Она уехала, и из ее «хорошо» так ничего и не вышло. Вера обнаружила незаурядные таланты матери, заботливой, любящей и разумной. Что мне еще нужно? Она получила работу в нашей бухгалтерии, это не мешало ей прижиматься ко мне всей душой при каждой нашей встрече.

Давно убрали поля, обмолотились, закопали что нужно, набили цеха материалом, приняли новеньких.

Рано-рано выпал первый снег. Накануне еще было тепло, а ночью неслышно и осторожно закружились над Куряжем снежинки.

Женя Журбина вышла утром на крыльцо, таращила глазенки на белую площадку двора и, удивляясь, сказала:

– Кто это посорир земрю?.. Мама!.. Это, наверное, хропцы!

[13] «Помогите мальчику»

Сразу за первым снегом события пошли такими ускоренными темпами, каких еще не было в моей жизни. Было похоже, как будто мы понеслись не по рельсам, а по корявой булыжной дороге. Нас подбрасывало, швыряло в стороны, мы еле-еле держались за какие-то ручки. В то же время никогда не было в колонии такой простой дисциплины, такого прямодушного доверия. Именно в это время я получил возможность испытать закаленность коллектива горьковцев, которую он сохранил до последнего момента. Мы неслись вперед, потеряв точные покойные рельсы.

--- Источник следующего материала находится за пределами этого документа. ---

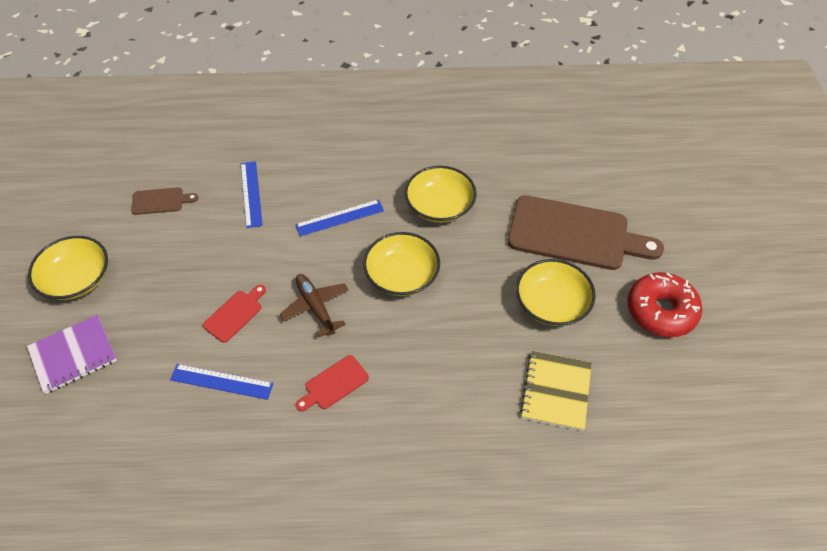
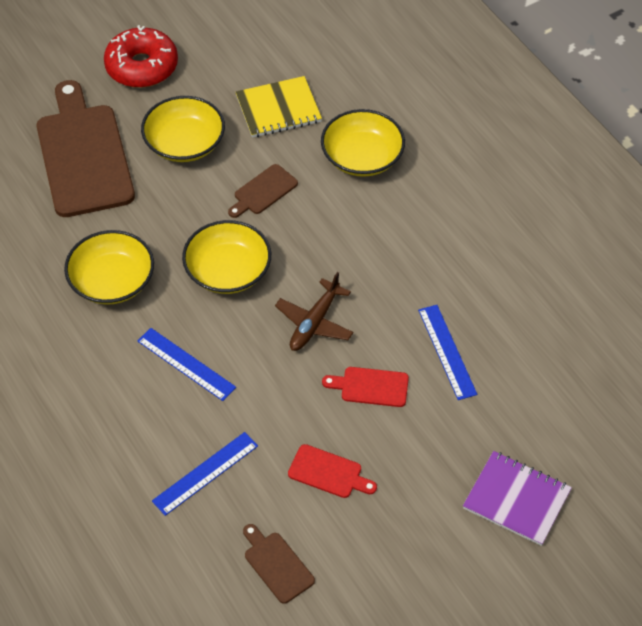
camera: 120 degrees left, 0 degrees up
yellow bowl [28,236,108,300] -> yellow bowl moved to [321,109,405,177]
red cutting board [296,355,369,411] -> red cutting board moved to [288,444,377,498]
none -> brown cutting board [228,164,298,218]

Впереди нас мелькали то особенно радужные дали, то тревожно-серые клубы туманов. Двадцать отрядов горьковцев сурово вглядывались в них, но почти механически выслушивали будничные простые слова решений и спокойно бросались туда, куда нужно, не оглядываясь и не следуя за соседом.

Здание коммуны имени Дзержинского было закончено. На опушке молодого дубового леса, лицом к Харькову, вырос красивый серый, искрящийся терезитом дом. В доме высокие светлые спальни, нарядные залы, широкие лестницы, гардины, портреты. Все в коммуне было сделано с умным вкусом, вообще, не в стиле наробраза.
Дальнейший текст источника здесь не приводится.